/graph-join-order-benchmark

The Join Order Benchmark queries and loading scripts, written in Cypher for Neo4j.

Join order benchmark for graph databases

This was made mainly for neo4j. The data create* scripts use APOC libary functions. Without them, Neo4j will hit OOM errors, due to the size of the data set.
Took about 1 hour to run on a AWS EC2 r4.xlarge instance (4 vCPUs, 30.5 GiB) + EBS storage.
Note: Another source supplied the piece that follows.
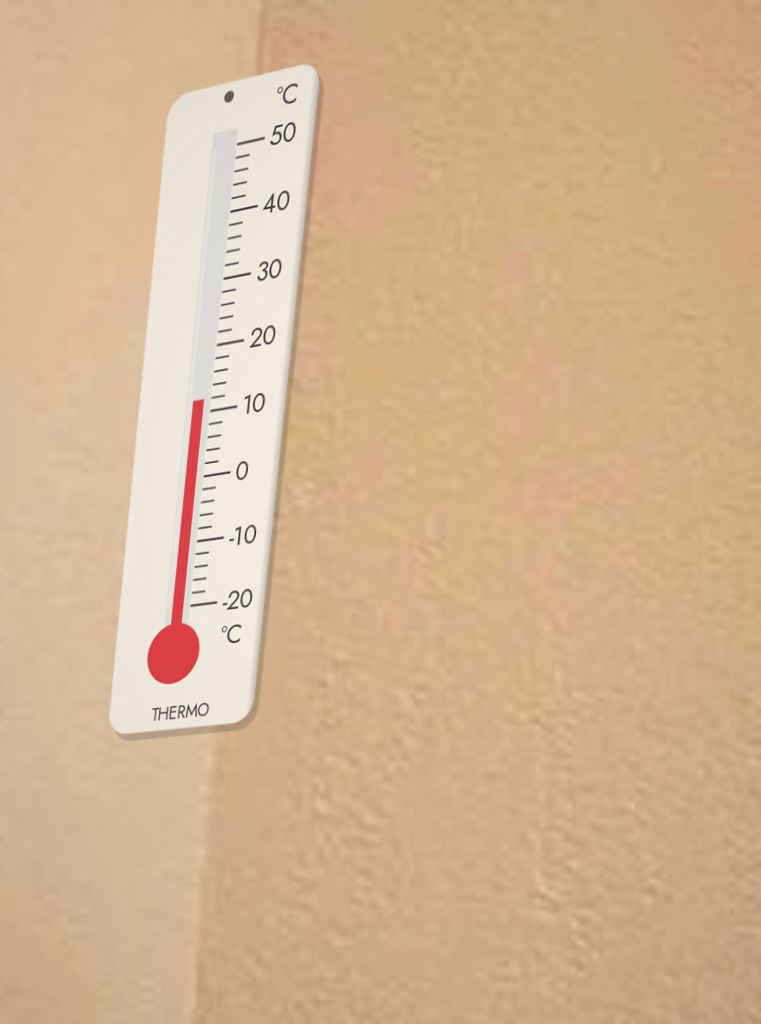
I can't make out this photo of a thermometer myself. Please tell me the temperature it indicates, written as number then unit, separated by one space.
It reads 12 °C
Tested with Neo4j Community Edition 3.5.16 AMI.

Running cypher

There are two ways to run .cypher files:

  • By piping from stdin: cat <file>.cypher | cypher-shell -u <username> -p <password> --format plain
  • Or by interacting with cyper-shell and calling CALL apoc.cypher.run[File|SchemaFile](...)

To load

  1. Download the csv files, and place into Neo4j's import directory, which by default is /var/lib/neo4j/import (will be the starting point for file:/// inside cypher).
  2. To create the schema, pipe the file/run in cypher-shell CALL apoc.cypher.runSchemaFile("<import directory>/create_schema.cypher")
  3. To create the nodes, pipe the file/run in cypher-shell CALL apoc.cypher.runFile("<import directory>/create_nodes.cypher")
  4. To create relationships, pipe the file/run in cypher-shell CALL apoc.cypher.runFile("<import directory>/create_relationships.cypher")

To run cypher queries

  1. Pipe the file/run in cypher-shell CALL apoc.cypher.runFile("<import directory>/1a.cypher")

Note for Neo4j Community Edition 3.5.16 AMI

  • To change Neo4j configuration (neo4j.conf) on the AMI, do not edit neo4j.conf as it gets rewritten anyways by neo4j.template file - edit that file instead. See here.
  • The default username is "neo4j" and password the instance ID, e.g. "i-08407a097a5c5d20e".